### Requirement:
Here is the listing. Report each line in it that contains the string "down".

### Information given:
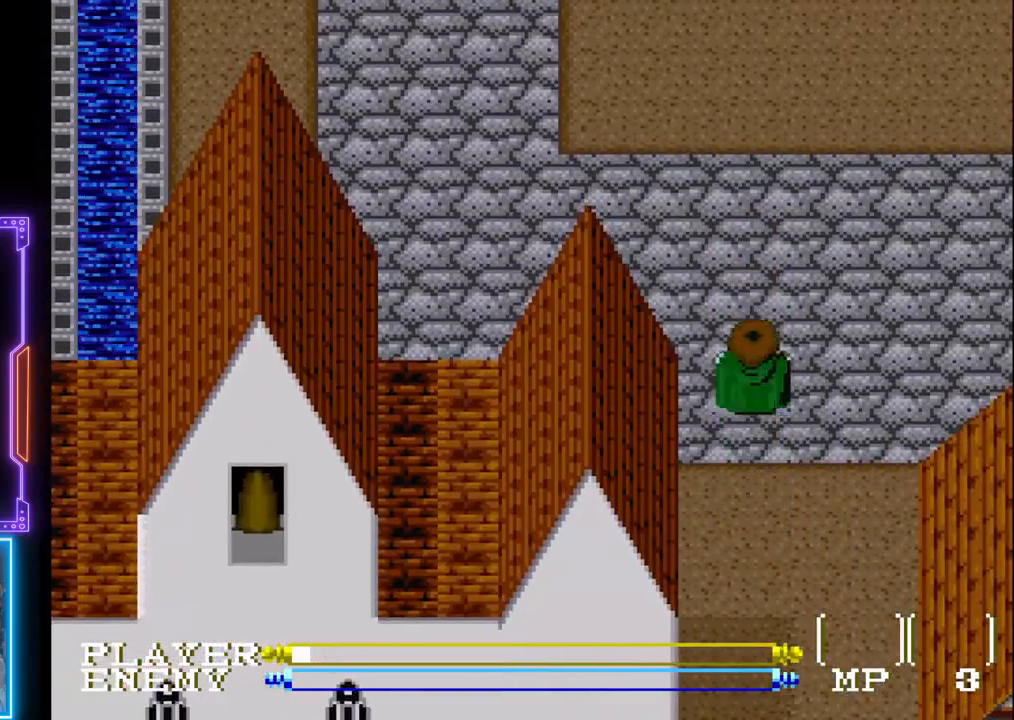
{"buttons": ["DPAD_UP"], "left_stick": "center", "events": []}
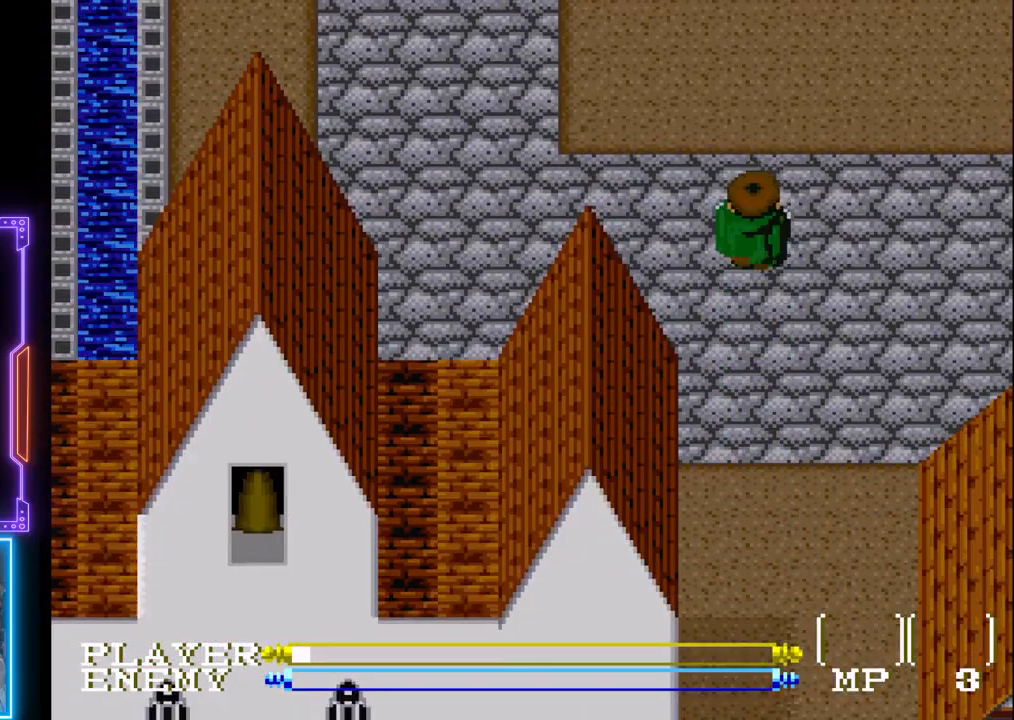
{"buttons": ["DPAD_UP"], "left_stick": "center", "events": []}
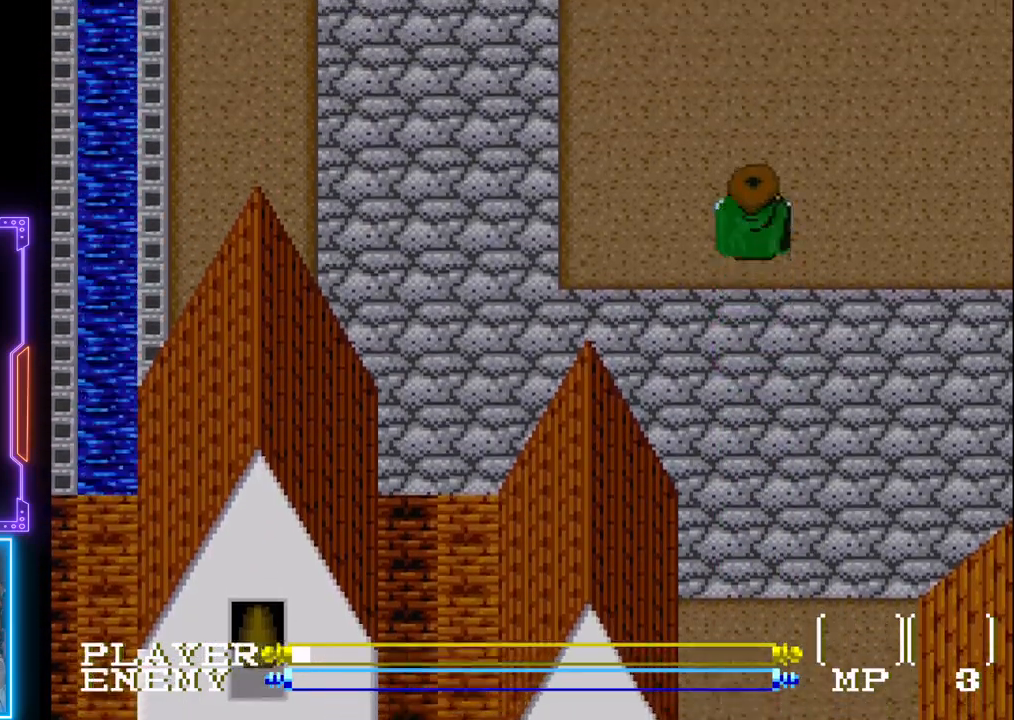
{"buttons": ["DPAD_LEFT"], "left_stick": "center", "events": [[183, "DPAD_UP", "up"], [200, "DPAD_LEFT", "down"]]}
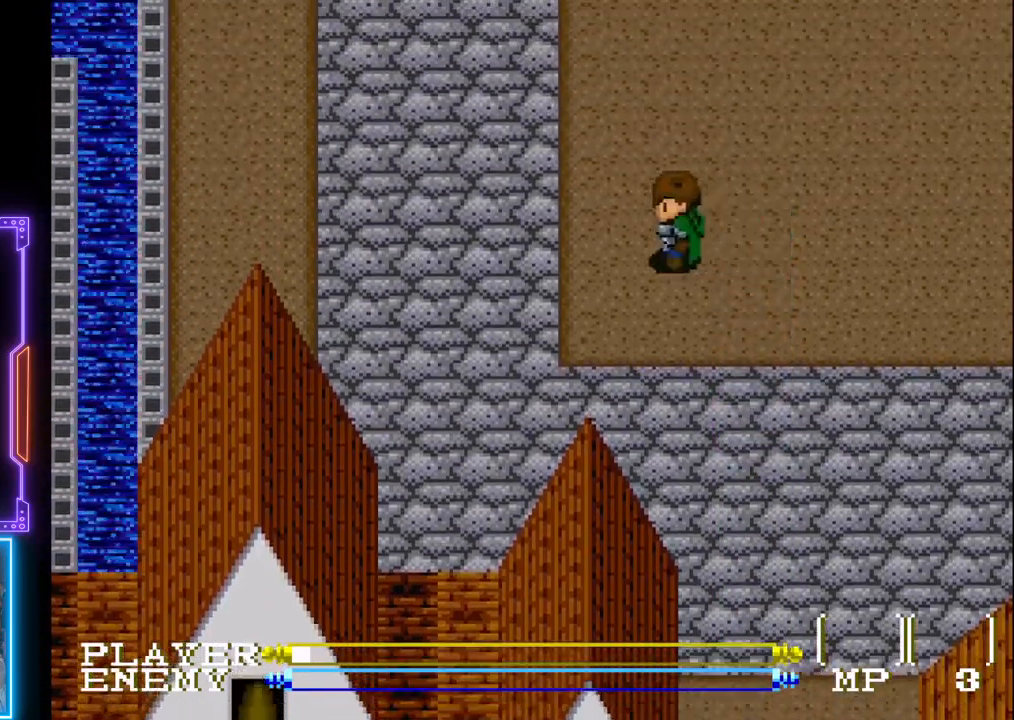
{"buttons": ["DPAD_LEFT"], "left_stick": "center", "events": []}
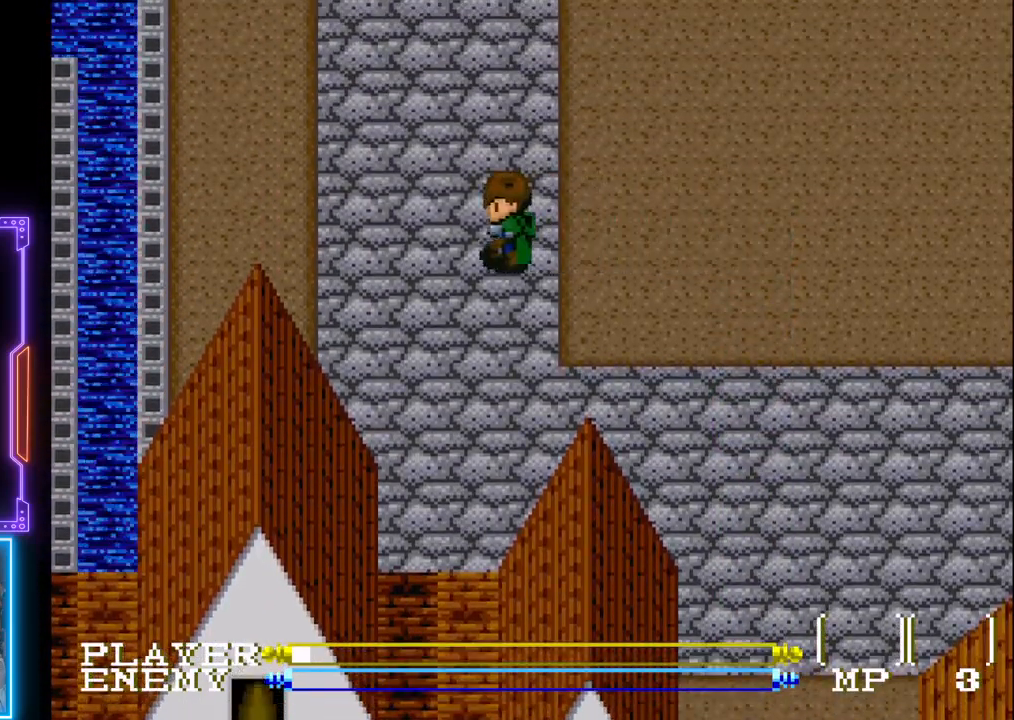
{"buttons": ["DPAD_UP"], "left_stick": "center", "events": [[450, "DPAD_LEFT", "up"], [450, "DPAD_UP", "down"]]}
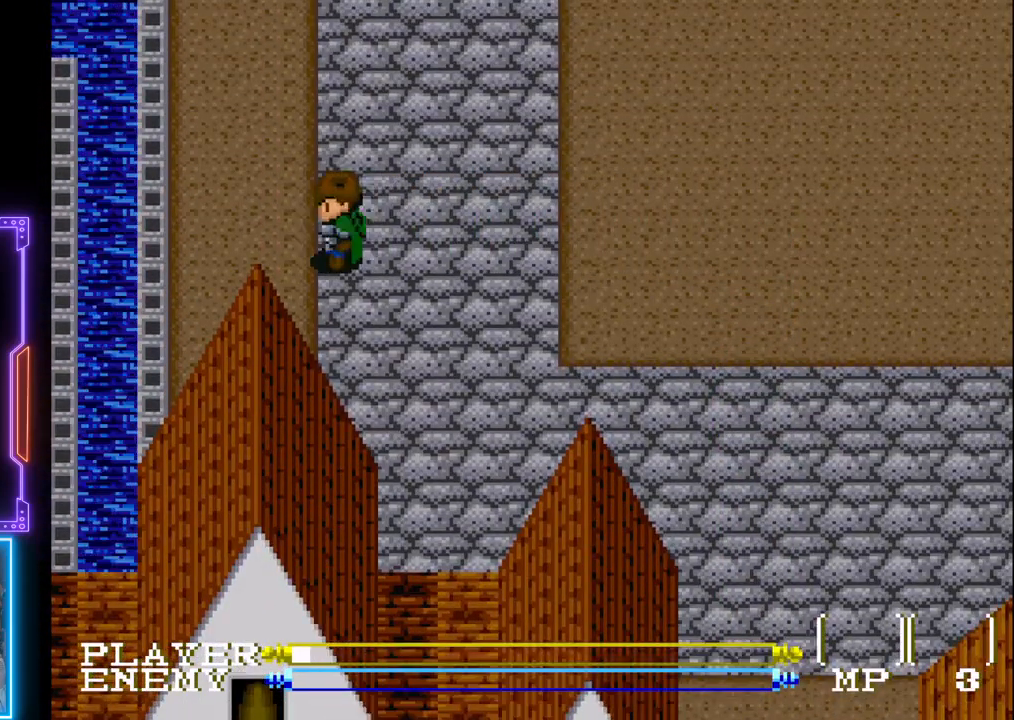
{"buttons": ["DPAD_UP"], "left_stick": "center", "events": []}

### Output:
{"buttons": ["DPAD_LEFT"], "left_stick": "center", "events": [[183, "DPAD_UP", "up"], [200, "DPAD_LEFT", "down"]]}
{"buttons": ["DPAD_UP"], "left_stick": "center", "events": [[450, "DPAD_LEFT", "up"], [450, "DPAD_UP", "down"]]}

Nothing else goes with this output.